Manually transferring info from a technical drawing to a 3D CAD model can be tedious and the worst part of a machinist's day. Keep scrolling to find out how I cut production time by 30 percent! 

Pictured: Example 3D model with attached PMI
What Tools?
I used  for the logic and  for easy interfacing with applications. I also utilized MBDVidia's OCR for data extraction and file conversion.
Python
AutoHotKey
Why This Project?
Working with CNC machinists at Autonomous Machining opened my eyes to the many unexpected challenges that come with producing machined parts, especially precision parts for aerospace and automotive systems. At first, I thought the buyer companies just sent a SOLIDWORKS model, the machinist hit a few buttons, and the machine would cut it out—simple, like a 3D printer. However, I quickly learned that this isn't the case, and there are very good reasons to why machinists get paid in this economy.
As a machinist, it makes life a lot easier to have a 3D model that includes Product and Manufacturing Information (PMI), such as desired dimensions, tolerances, and specifications. This allows you to create machine paths and quality assurance procedures to the specs of the buyer. But due to old-fashioned "this is the way it's always been done" practices, many times the machine shop only receives a stripped-down (no PMI) 3D model and a 2D PDF containing the necessary specifications. Someone then must manually annotate the model, which is a tedious and time-consuming task, especially for a small team like the one I worked with at my internship. Seeing this, I realized it had to change, and that was the birth of my PMI Auto Generator.
Pictured: Project demo video!
What is it?
Building on a blank 3D model and a PDF containing the necessary specifications, this is a Python application built to automatically attach all diameter annotations directly onto the 3D model. To format the files as needed, I created an AutoHotKey script to run on MBDVidia, the MBD software we used in the shop to attach the annotations. With a generated UI, the program guides the user to extract the annotations from the PDF into an Excel sheet, and convert the 3D model .stl or .sldprt file to a .qif file.
The .qif file is the key that my program relies on, as its XML structure allows me to parse and insert information without a GUI. This unlocks automation and greater speed capabilities, which I take advantage of through this project.

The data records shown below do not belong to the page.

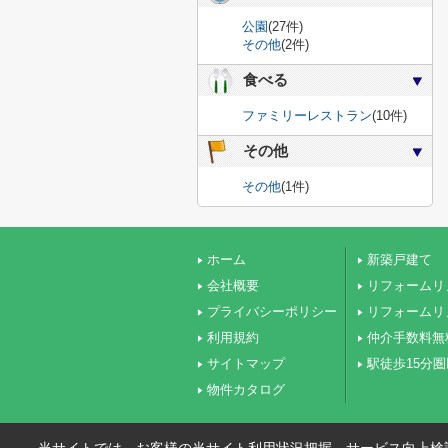
公園
(27件)
その他
(2件)
食べる
ファミリーレストラン
(10件)
その他
その他
(1件)
ホーム
新築戸建て
会社概要
リフォームリ
プライバシーポリシー
リフォームリ
利用規約
仲介手数料無
サイトマップ
駅徒歩15分
物件カタログ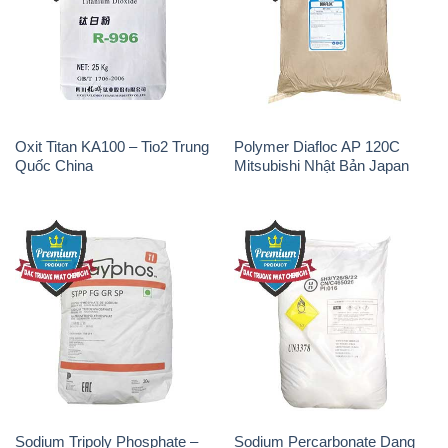
Oxit Titan KA100 – Tio2 Trung
Polymer Diafloc AP 120C
Quốc China
Mitsubishi Nhật Bản Japan
Sodium Tripoly Phosphate –
Sodium Percarbonate Dạng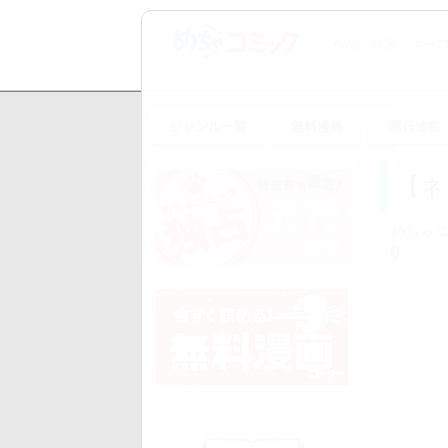
ジャンル一覧
無料漫画
曜日連載
【ネ
めちゃコ
り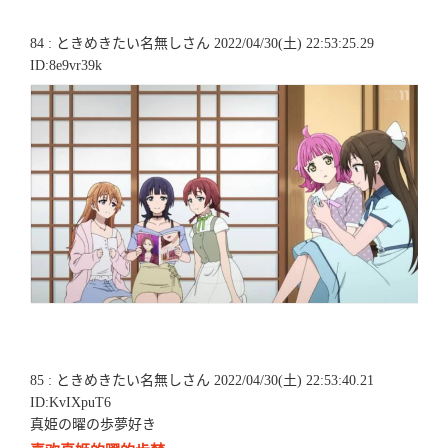
84 : ときめきたい名無しさん 2022/04/30(土) 22:53:25.29
ID:8e9vr39k
85 : ときめきたい名無しさん 2022/04/30(土) 22:53:40.21
ID:KvIXpuT6
真姫の曜の歩夢好き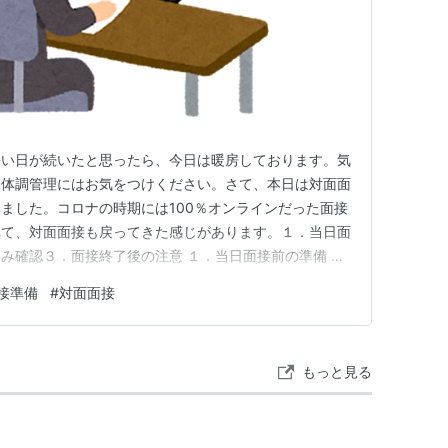
暑い日が続いたと思ったら、今日は暖房しております。気
ん体調管理にはお気をつけください。さて、本日は対面面
ました。コロナの時期には100％オンラインだった面接
れて、対面面接も戻ってきた感じがあります。１．当日面
み確認３．面接終了後の注意 １．当日面接前の準備 緊
連絡するべき番号です。通常は人事部の採用担当者の携帯
接準備
#
対面面接
対面面接の場合、こちらが本当に重要となります。緊急連
ます」です。電車が遅…
もっと見る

Now, using Python with NumPy and openpyxl, it scrapes the Excel file and formats each entry to scan for diameter annotations. I've picked diameter annotations because the shop mostly worked with turned (cylindrical) parts, so diameter annotations made up about one-third of all dimensions.
The program then gets all of the dimensions from the model .qif file and cross-references each with the desired diameter dimensions. Lastly, it inserts those annotations onto the model. Then the user can simply open the .qif file and attach the rest of the annotations manually with the help of my MBD Macro. This project single-handedly saves around 30% of the total annotation time, and the full process takes only about 60 seconds to complete.
What did I learn?
I strengthened my Python and scripting skills, as well as my understanding of best practices for writing scalable and intuitive code such that non-experts could understand and use it effectively. This included creating Standard Operating Procedures (SOP) documentation and oral presentations to the team. Some challenges that I faced included extracting data from non-standard part drawing PDFs, as well as completely reverse-engineering the QIF format with few available resources. This project also attracted the attention of the company's CEO, who invited me to present my work to the parent company, and I received a light round of applause as I concluded.